Au nord de la mosquée Zitouna, qu'il longe en partie, s'ouvre le souk El Attarine (parfums) construit au début du XVIIIe siècle. Il surprend par ses échoppes regorgeant de fioles contenant une grande diversité d'essences et de parfums. À partir de ce souk, une rue mène vers le souk Ech-Chaouachine (chéchias) dont la corporation, celles des chaouachis, est l'une des plus anciennes du pays. Ce sont en général des descendants d'émigrés andalous chassés d'Espagne. Sur le souk El Attarine s'ouvrent deux autres souks : le premier, qui longe la façade occidentale de la mosquée Zitouna, est le souk El Kmach (étoffes) et le second, le souk El Birka, datant du XVIIe siècle, abrite les brodeurs mais surtout les bijoutiers. C'est pourquoi, il s'agit du seul souk dont les portes sont encore fermées et gardées pendant la nuit. En son milieu, on remarque une place carrée où se trouvait l'ancien marché aux esclaves jusqu'au milieu du XIXe siècle. Le souk El Birka débouche sur le souk El Leffa, où l'on vend toutes sortes de tapis, de couvertures et autres tissages, et se prolonge par le souk Es Sarragine (selliers), édifié au début du XVIIIe siècle, qui est spécialisé en maroquinerie.
À la périphérie, on trouve les souks Et Trouk, El Blat, El Blaghgia, El Kébabgia, En Nhas (cuivre), Es Sabbaghine (teinturiers) et El Grana où l'on vend des vêtements et des couvertures et qui était occupé par les Juifs livournais.
Dès les premiers temps de sa fondation, Tunis est considérée comme une importante base militaire. Le géographe El Yacoubi affirme qu'au début du IXe siècle « Tunis était entourée d'un mur de briques et d'argile sauf du côté de la mer où il était de pierre. » Souvent endommagée voire totalement détruite au cours du Moyen Âge, l'enceinte conserva toujours son tracé d'origine. Elle était parsemée de différentes portes.
Bab El Jazira, sans doute la plus ancienne porte de la muraille méridionale, ouvrait sur les routes du sud et de Kairouan. Bab Carthagena donnait accès à Carthage d'où étaient ramenés les matériaux de construction nécessaires à la ville. Bab Souika (d'abord appelée Bab El Saqqayin) avait le rôle stratégique de garder les routes vers Bizerte, Béja et Le Kef. Bab Menara (d'abord appelée Bab El Artha) ouvrait la médina vers le faubourg d'El Haoua. Quant à Bab El Bhar, elle permettait l'accès aux quelques fondouks où vivaient les marchands chrétiens de Tunis.

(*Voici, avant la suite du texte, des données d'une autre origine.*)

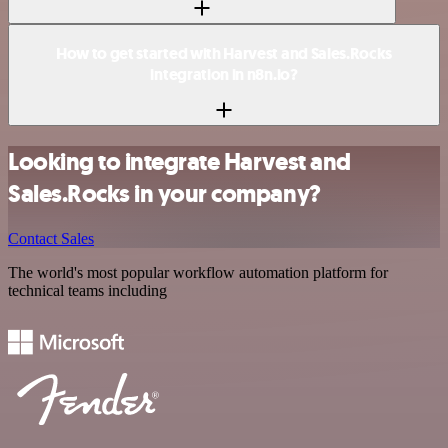
How to get started with Harvest and Sales.Rocks
integration in n8n.io?
Looking to integrate Harvest and
Sales.Rocks in your company?
Contact Sales
The world's most popular workflow automation platform for
technical teams including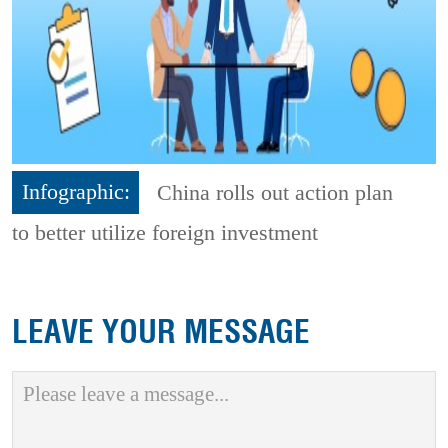
Infographic:
China rolls out action plan
to better utilize foreign investment
LEAVE YOUR MESSAGE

Au début du règne des Hafsides, deux nouvelles portes sont percées au XIIIe siècle : Bab Bnet et Bab Jedid. Avec le développement de la capitale, deux faubourgs émergent à l'extérieur des remparts : Bab El Jazira (au sud) et Bab Souika (au nord). C'est pourquoi, le souverain hafside Abû Darba Muhammad al-Mustansir al-Lihyânî ordonne, au début du XIVe siècle, la construction d'une seconde enceinte englobant la médina et ses deux faubourgs extérieurs. Elle est dotée de six portes : Bab El Khadra, Bab Saadoun, Bab El Allouj (d'abord appelée Bab Er-Rehiba), Bab Khalid ou Bab Sidi Abdallah Chérif, Bab El Fellah et Bab Alioua. À l'époque ottomane, quatre nouvelles portes sont ouvertes : Bab Laassal, Bab Sidi Abdesselam, Bab El Gorjani et Bab Sidi Kacem.
La ville de Tunis conserve quatre portes : Bab Jedid, Bab Saadoun, Bab El Khadra et Bab El Bhar, qui ouvraient l'ancienne muraille qui a disparu en grande partie.